---- Extracted information

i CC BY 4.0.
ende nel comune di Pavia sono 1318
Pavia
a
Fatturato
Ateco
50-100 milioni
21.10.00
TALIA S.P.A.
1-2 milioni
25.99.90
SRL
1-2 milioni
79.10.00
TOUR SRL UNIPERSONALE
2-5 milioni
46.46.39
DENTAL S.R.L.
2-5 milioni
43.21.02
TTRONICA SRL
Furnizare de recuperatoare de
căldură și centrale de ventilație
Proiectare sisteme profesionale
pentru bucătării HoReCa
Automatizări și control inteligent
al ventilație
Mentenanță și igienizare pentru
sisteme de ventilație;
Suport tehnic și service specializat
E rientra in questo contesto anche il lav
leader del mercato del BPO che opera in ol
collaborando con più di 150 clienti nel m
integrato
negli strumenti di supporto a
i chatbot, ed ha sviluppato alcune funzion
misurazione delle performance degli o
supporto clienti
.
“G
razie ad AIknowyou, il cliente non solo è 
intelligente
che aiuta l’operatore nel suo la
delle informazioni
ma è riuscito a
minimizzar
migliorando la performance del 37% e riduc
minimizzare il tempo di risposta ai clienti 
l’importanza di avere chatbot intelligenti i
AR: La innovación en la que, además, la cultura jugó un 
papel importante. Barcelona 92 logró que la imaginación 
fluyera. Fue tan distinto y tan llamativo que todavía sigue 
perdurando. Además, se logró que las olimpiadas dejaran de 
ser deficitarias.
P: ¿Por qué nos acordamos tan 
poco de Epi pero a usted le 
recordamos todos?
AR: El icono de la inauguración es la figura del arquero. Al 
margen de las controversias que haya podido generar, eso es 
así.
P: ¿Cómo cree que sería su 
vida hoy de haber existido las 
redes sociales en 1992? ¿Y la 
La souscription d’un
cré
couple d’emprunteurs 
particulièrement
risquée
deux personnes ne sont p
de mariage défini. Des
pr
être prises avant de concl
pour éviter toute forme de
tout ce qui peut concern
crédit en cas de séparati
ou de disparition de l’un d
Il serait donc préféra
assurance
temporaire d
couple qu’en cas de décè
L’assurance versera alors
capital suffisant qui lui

--------

[What you have to do]:
Please echo every one of the items above, unchanged.

[Task response]:
i CC BY 4.0.
ende nel comune di Pavia sono 1318
Pavia
a
Fatturato
Ateco
50-100 milioni
21.10.00
TALIA S.P.A.
1-2 milioni
25.99.90
SRL
1-2 milioni
79.10.00
TOUR SRL UNIPERSONALE
2-5 milioni
46.46.39
DENTAL S.R.L.
2-5 milioni
43.21.02
TTRONICA SRL
Furnizare de recuperatoare de
căldură și centrale de ventilație
Proiectare sisteme profesionale
pentru bucătării HoReCa
Automatizări și control inteligent
al ventilație
Mentenanță și igienizare pentru
sisteme de ventilație;
Suport tehnic și service specializat
E rientra in questo contesto anche il lav
leader del mercato del BPO che opera in ol
collaborando con più di 150 clienti nel m
integrato
negli strumenti di supporto a
i chatbot, ed ha sviluppato alcune funzion
misurazione delle performance degli o
supporto clienti
.
“G
razie ad AIknowyou, il cliente non solo è 
intelligente
che aiuta l’operatore nel suo la
delle informazioni
ma è riuscito a
minimizzar
migliorando la performance del 37% e riduc
minimizzare il tempo di risposta ai clienti 
l’importanza di avere chatbot intelligenti i
AR: La innovación en la que, además, la cultura jugó un 
papel importante. Barcelona 92 logró que la imaginación 
fluyera. Fue tan distinto y tan llamativo que todavía sigue 
perdurando. Además, se logró que las olimpiadas dejaran de 
ser deficitarias.
P: ¿Por qué nos acordamos tan 
poco de Epi pero a usted le 
recordamos todos?
AR: El icono de la inauguración es la figura del arquero. Al 
margen de las controversias que haya podido generar, eso es 
así.
P: ¿Cómo cree que sería su 
vida hoy de haber existido las 
redes sociales en 1992? ¿Y la 
La souscription d’un
cré
couple d’emprunteurs 
particulièrement
risquée
deux personnes ne sont p
de mariage défini. Des
pr
être prises avant de concl
pour éviter toute forme de
tout ce qui peut concern
crédit en cas de séparati
ou de disparition de l’un d
Il serait donc préféra
assurance
temporaire d
couple qu’en cas de décè
L’assurance versera alors
capital suffisant qui lui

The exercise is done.